Q14. Describe what should happen if the cache is invalid/empty.

Q15. The `read` system call can return -1, 0, or a positive number. What do these three cases represent, and how should `io61_read` respond?

Q16. Complete the code for the else branch (cache invalid/empty). This will complete your `io61_read` for sequential I/O.

## Part 3. Seeks

To make this code correct for seeks, we need at least one more member in `struct io61_file`—the tag, which represents the file offset of the first character in the cache.

```struct io61_file {
int fd;
unsigned char cbuf[BUFSIZ];
size_t cpos;   // position of next character to read in cbuf
size_t csz;    // number of characters in cbuf that are valid (that contain data)
off_t tag;     // file offset of first character in cache
};
```

Here `off_t` is the type that represents file positions (“offsets”).

Q17. Write an assertion that relates `f->csz`, `f->cpos`, and/or `f->tag` to the file pointer’s position in `f->fd`. Assume the variable `fd_file_pointer` holds `f->fd`’s file pointer position.

But it’s better in many way to change all the offset-type members to be file offsets, which is in some ways simpler.

```struct io61_file {
int fd;
unsigned char cbuf[BUFSIZ];
off_t tag;      // file offset of first character in cache (same as before)
off_t end_tag;  // file offset one past last valid char in cache; end_tag - tag == old `csz`
off_t pos_tag;  // file offset of next char to read in cache; pos_tag - tag == old `cpos`
};
```

Q18. Write assertions that relate these member variables with each other and with the file pointer’s position.

Q19. Change your code for `io61_read` to update `tag` appropriately.
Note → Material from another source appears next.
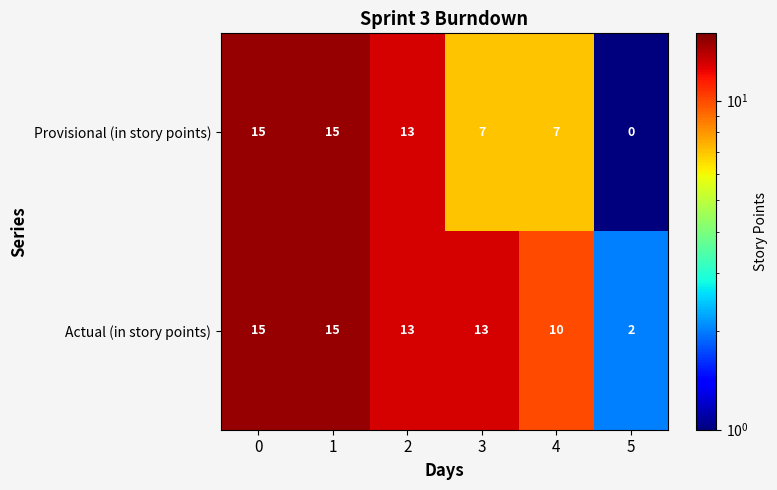

Reading left to right, extract all data points from this chart.

Provisional (in story points): 0=15	1=15	2=13	3=7	4=7	5=0
Actual (in story points): 0=15	1=15	2=13	3=13	4=10	5=2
Use the `cpos/csz` representation. You should need to add just one line of code.

Q20. Write code for `io61_read` that uses the `pos_tag/end_tag` representation.

Q21. Consider a call to `io61_seek(io61_file* f, off_t off)` (specification below). Assume that the seek offset, `off`, is contained within the cache (i.e., the cache contains a valid character for file position `off`). What members in `f` need to change in the `cpos/csz` representation?

```// io61_seek(f, pos)
//    Change the file pointer for file `f` to `pos` bytes into the file.
//    Returns 0 on success and -1 on failure.
```

Q22. How about the `pos_tag/end_tag` representation?

Q23. Implement `io61_seek`. If the new seek offset is contained within the cache, your code should preserve the cached data (and it need not call the `lseek` system call). Otherwise, your code should call `lseek` and mark the cache as invalid/empty. This implementation should work correctly for seeks without changing `io61_read` (beyond the change you made in Q19). Use the `cpos/csz` representation.

Q24. Now redo that for the `pos_tag/end_tag` representation.

Q25. This code will not speed up reverse sequential I/O. Why not?

Q26. Change your `io61_read` and `io61_seek` to work correctly and speed up reverse sequential I/O. Use the `pos_tag/end_tag` representation. You may need to change one of the invariants you wrote in Q18; if so, give the new invariant assertion. Hint: Ensure that `f->tag` is always aligned on a multiple of `BUFSIZ`. This will take some effort!